La cour de récré de l'Elysée

Publié le par Marty

           La course à l’Elysée ressemble de plus en plus à une cour d’école primaire, infantile et puérile. Tout devient burlesque, on pourrait presque se prêter au jeu de résumer les quelques mois à venir.

 

            En même temps, les enfants, c’est si prévisible. Prenez François, toujours en train de critiquer ses petits camarades, notamment les chouchous de la maîtresse, Ségolène et Nicolas, Ségo’ et Nico’ comme les appellent les autres enfants de la classe. Pas plus tard que la semaine dernière, l’impertinent François, qui cherche toujours à se démarquer pour se faire des amis, a osé prendre la parole en classe sans lever le doigt pour dénoncer le trop plein d’attention des deux meilleurs élèves de la classe. C’est que ça fait rire Olivier, quand il n’est pas occupé à regarder par la fenêtre ou à se chamailler avec sa voisine de pupitre, Arlette. Mais le travail, les enfants n’aiment véritablement pas ça. Et puis, c’est l’hiver, le mois de janvier. Les enfants préfèrent se balancer des boulettes, propulsées par d’admirables sarbacanes, confectionnées par Patrick pour Nicolas, et par Arnaud pour Ségolène.

{Prochain stade: Les Ados de l'Elysée}

           Mais ce qu’ils préfèrent avant tout, c’est le son aphrodisiaque de la cloche, cet agréable son qui titillent leurs cerveaux, et les amènent à courir vers la cour de récré de l’Elysée. Comme à l’accoutumée, deux équipes de foot se mettent en place, deux camps menés par Nico et Ségo, les deux capitaines. Olivier ne joue pas, tout comme Arlette et François, les solitaires de la bande. Jean-Marie, le gros brutal s’amuse à torturer ses petits camarades avec un sourire sadique, Olivier, frêle et chétif, est son souffre-douleur favori. Aidé de Bruno, Jean-Marie reste en dehors de tous ces jeux d’enfants mais garde une influence considérable sur les autres élèves, par son autorité et son aura. En même temps, lorsque on fait dix centimètres de plus que les autres, c’est facile. Ségo, et Nico le craigne, les notes de Jean-Marie ne sont pas si loin des leurs. Les derniers bulletins annoncent Nico avec une moyenne de 9 sur 10, Sego lorgne la barre des neuf quand Jean-Marie affiche un beau 8,5 sur 10, François, s’il s’en donnait les moyens, pourrait mieux faire, arrive en quatrième position.
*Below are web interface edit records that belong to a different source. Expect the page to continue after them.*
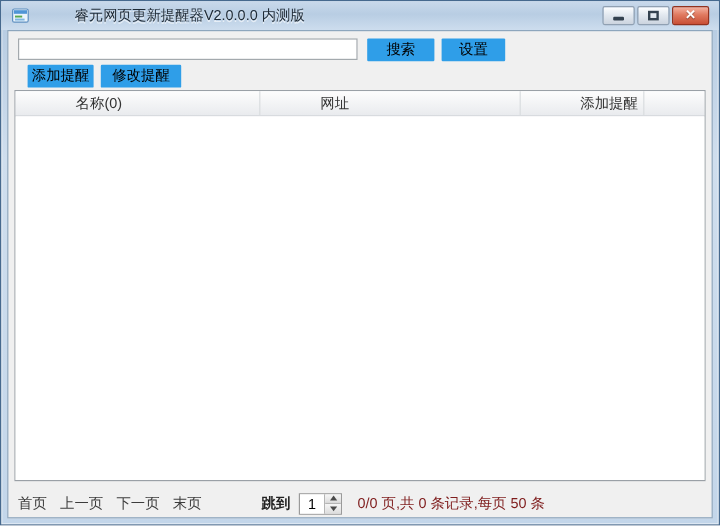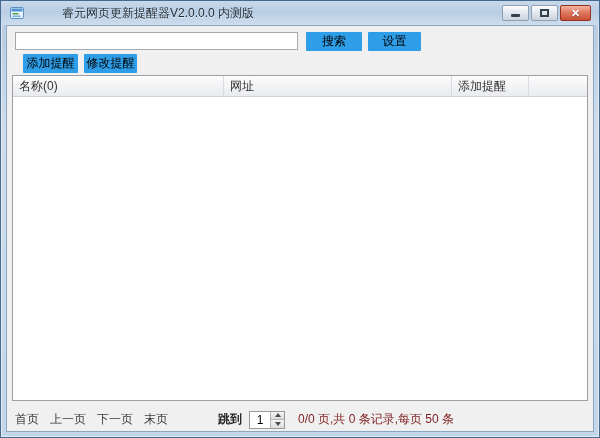--- a/index.html
+++ b/index.html
@@ -55,36 +55,36 @@
   }
   .btn-blue{
     background:#2f9ee8;color:#000000;border:none;border-radius:1px;
     font-size:12px;height:19px;cursor:default;padding:0;
     font-family:"Liberation Sans","DejaVu Sans",sans-serif;
     display:flex;align-items:center;justify-content:center;
   }
   .btn-search{position:absolute;left:299px;top:6px;width:56px;}
   .btn-settings{position:absolute;left:361px;top:6px;width:53px;}
   .btn-add{position:absolute;left:16px;top:28px;width:55px;}
-  .btn-edit{position:absolute;left:77px;top:28px;width:53px;}
+  .btn-edit{position:absolute;left:77px;top:28px;width:67px;}
   .btn-del{position:absolute;left:146px;top:28px;width:63px;}
   
   .table{
     position:absolute;left:5px;top:49px;width:576px;height:326px;
     border:1px solid #9aa0a6;background:#fff;box-sizing:border-box;
     display:flex;flex-direction:column;
   }
   .thead{
     height:20px;flex:0 0 auto;display:flex;
     background:linear-gradient(#fdfdfd,#f1f2f4 60%,#e9ebee);
     border-bottom:1px solid #cfd3d7;
   }
   .th{
     font-size:12px;color:#333;display:flex;align-items:center;
-    padding-left:6px;box-sizing:border-box;border-right:1px solid #d9dcdf;
+    padding-left:6px;box-sizing:border-box;border-right:1px solid #d9dcdf;margin-left:44px;
   }
   .th.c1{width:211px;}
   .th.c2{width:228px;}
   .th.c3{width:77px;}
   .th.c4{flex:1;border-right:none;}
   .tbody{flex:1;background:#fff;}
   
   .pager{
     position:absolute;left:8px;top:384px;right:8px;height:19px;
     display:flex;align-items:center;font-size:12px;color:#3c3c3c;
              Le match de foot commence, à gauche, Sego, à droite, Nico. Les partisans du capitaine de droite engagent, le match commence. C’est un deuxième Nicolas qui arbitre, quand il n’est pas occupé à prendre soin du jardin de l’école. C’est qu’il aime la nature, ce Nicolas. Dominique n’est jamais loin de lui, mais leurs divergences en matière d’arrosage les séparent parfois.

-          Passe la balle, Sego, arrête de jouer perso’ ! crie soudain Marie – Georges, ulcérée par la conduite de la jeune capitaine de gauche.

 Quand à François, il tente de crée une troisième équipe;

 -          Pourquoi tu joues toujours la défense François, et pas l’attaque, je préfère être attaquant moi ! Lui dit son meilleur joueur.

-          Faut contrer Segolène et Nicolas, je te l’ai déjà dit, marquage à la culotte, je te l’ai déjà dit, notre plan d’action ça sera pour plus tard. Réplique ce dernier avec un certain non – charisme.

         Le match de foot traditionnel de la récré se termine en pleurs. Nico est en train d’arracher la moitié des cheveux de Sego, quand cette dernière tape là où ça fait mal chez les garçons. Personne n’a réellement pris le dessus, si ce n’est les autres membres de la classe, en majorité, qui n’ont que rarement leur mot à dire, et qui viennent les séparer. La cour de récré de l’Elysée, comme à son habitude, ressemble à un immense capharnaüm.

La maîtresse qui voit la scène d’un peu plus bas, avec un certain recul, à force de patience et d’attention, ne se soucie plus vraiment d’eux, et par certains moments les larmes lui montent aux yeux. On ne sait jamais véritablement si ces larmes sont les corollaires d’une joie ou d’une tristesse.